The defendants could not assert any title to the bracelet based upon the rights of an occupier over chattels attached to a building. Here, the bracelet was lying on the floor.

There was no sufficient manifestation of any intention of the defendant to exercise control over lost property before it was found, which would otherwise give the defendants a right superior to that of the plaintiff or indeed any right over the bracelet.

The judgement laid out clear rules for both the Finder, and the Occupier of the Premises:

=== Rights and Obligations of Finder ===
1. No rights are acquired unless (a) the item is abandoned or lost and (b) the finder must take the item under their care and control to gain rights.
2. If the finder takes it into their care with dishonest intent or in the course of trespassing, then they acquire only limited rights
3. The finder only acquires any rights against the world as a whole.
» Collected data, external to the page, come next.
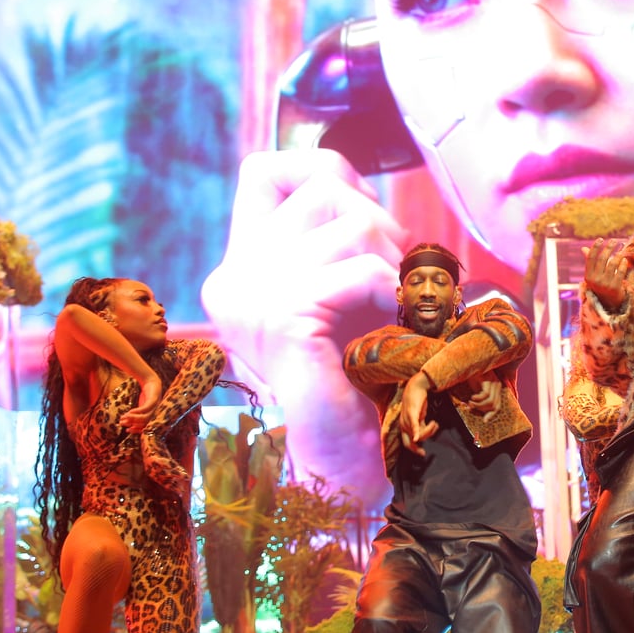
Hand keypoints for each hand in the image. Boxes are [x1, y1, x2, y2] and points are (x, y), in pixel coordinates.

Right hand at [120, 371, 162, 432]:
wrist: (151, 382)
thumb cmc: (145, 396)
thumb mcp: (141, 407)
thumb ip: (136, 415)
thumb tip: (124, 422)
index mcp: (153, 416)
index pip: (146, 427)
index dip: (136, 430)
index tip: (127, 431)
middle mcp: (156, 413)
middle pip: (144, 423)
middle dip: (132, 424)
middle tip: (121, 423)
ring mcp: (156, 407)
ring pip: (145, 417)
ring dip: (133, 418)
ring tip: (124, 417)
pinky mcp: (154, 400)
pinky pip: (146, 408)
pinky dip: (137, 411)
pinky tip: (130, 412)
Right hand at [201, 148, 409, 496]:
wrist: (350, 463)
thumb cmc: (358, 376)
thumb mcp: (339, 290)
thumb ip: (334, 238)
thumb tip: (361, 185)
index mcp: (238, 268)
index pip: (265, 169)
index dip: (324, 173)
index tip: (362, 216)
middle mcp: (234, 277)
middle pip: (324, 190)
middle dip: (382, 224)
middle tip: (397, 282)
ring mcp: (253, 298)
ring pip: (352, 222)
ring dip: (396, 259)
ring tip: (398, 307)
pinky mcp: (284, 320)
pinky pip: (362, 269)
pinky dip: (396, 291)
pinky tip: (396, 325)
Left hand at [400, 371, 439, 455]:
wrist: (417, 387)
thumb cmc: (418, 402)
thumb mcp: (420, 417)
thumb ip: (421, 426)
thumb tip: (424, 435)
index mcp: (404, 426)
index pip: (407, 443)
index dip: (413, 450)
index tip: (422, 453)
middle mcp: (403, 424)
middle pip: (411, 442)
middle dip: (417, 448)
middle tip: (424, 452)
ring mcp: (407, 419)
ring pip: (418, 433)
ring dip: (429, 431)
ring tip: (435, 424)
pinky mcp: (412, 413)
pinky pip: (414, 425)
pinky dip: (416, 432)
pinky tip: (417, 438)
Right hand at [465, 376, 502, 422]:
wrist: (468, 362)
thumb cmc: (472, 376)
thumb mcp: (477, 390)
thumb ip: (480, 400)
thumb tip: (480, 415)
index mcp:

The true Owner, and anyone with a prior right to keep the item that existed when the finder took it into their care have better rights to the item.
4. Employees finding items in the course of their employment are finding it on behalf of their employer (unless there is agreement otherwise).
5. The finder has an obligation to inform the true owner that the item has been found and where it is by whatever means are reasonable in the circumstances. In the meantime, they have to take care of the item. (Note: Reasonable steps)

=== Rights and liabilities of the occupier ===
1. The occupier has better rights than the finder to the things embedded in or attached to land. Likewise the occupier has superior rights to things attached to a building, even if they did not know it was there. (Note: Embedded and Fixtures)
2. With regard to items in (or on top of) the building: The occupier has better rights only if they have manifested an intention to exercise control over the building and the things in it. (Note: Examples of exercising control)
3. If an occupier has manifested an intention to control they must maintain a Lost and Found facility. (In the manner that is reasonable under the circumstances.)
4. "Occupiers" of vehicles like boats, cars, airplanes, etc. are treated like the occupiers of buildings for these rules.

=== Clarifying Comments ===
- Reasonable Steps: Reasonable steps are not defined in the case, but there are usual methods such as lost and found boxes (which was the subject of the dispute), leaving word that you have it with people who inhabit or occupy the area, Craigslist, posters on telephone poles, classifieds in the newspaper, etc.
- Occupier: An occupier is a person occupying the building, land, etc. They could be the owner, tenant, etc.
- Embedded and Fixtures: If you find buried treasure on someone else's land, it is theirs. Likewise, the antique doorknob on the door in the cellar you found while exploring the tunnels no one has visited since grandma died is also owned by the property occupier (or is possessed to a greater degree; an actual property owner has even better rights to it than a renter.)
- Examples of Exercising Control: This can be viewed as a spectrum ranging from most control to lesser: Bank Vault, private home, commercial storeroom, airport lounge, then picnic table under a roof structure in a public park, to a public park. Some actual guiding examples are Grafstein where the occupier exercised control of the store room and all the items in it and succeeded against his employees as finders on several counts; versus Bridges v Hawkesworth, where a traveller found a package on the floor of a shop which the shopkeeper was not actively controlling at the time, and succeeded in his claim against the store owner.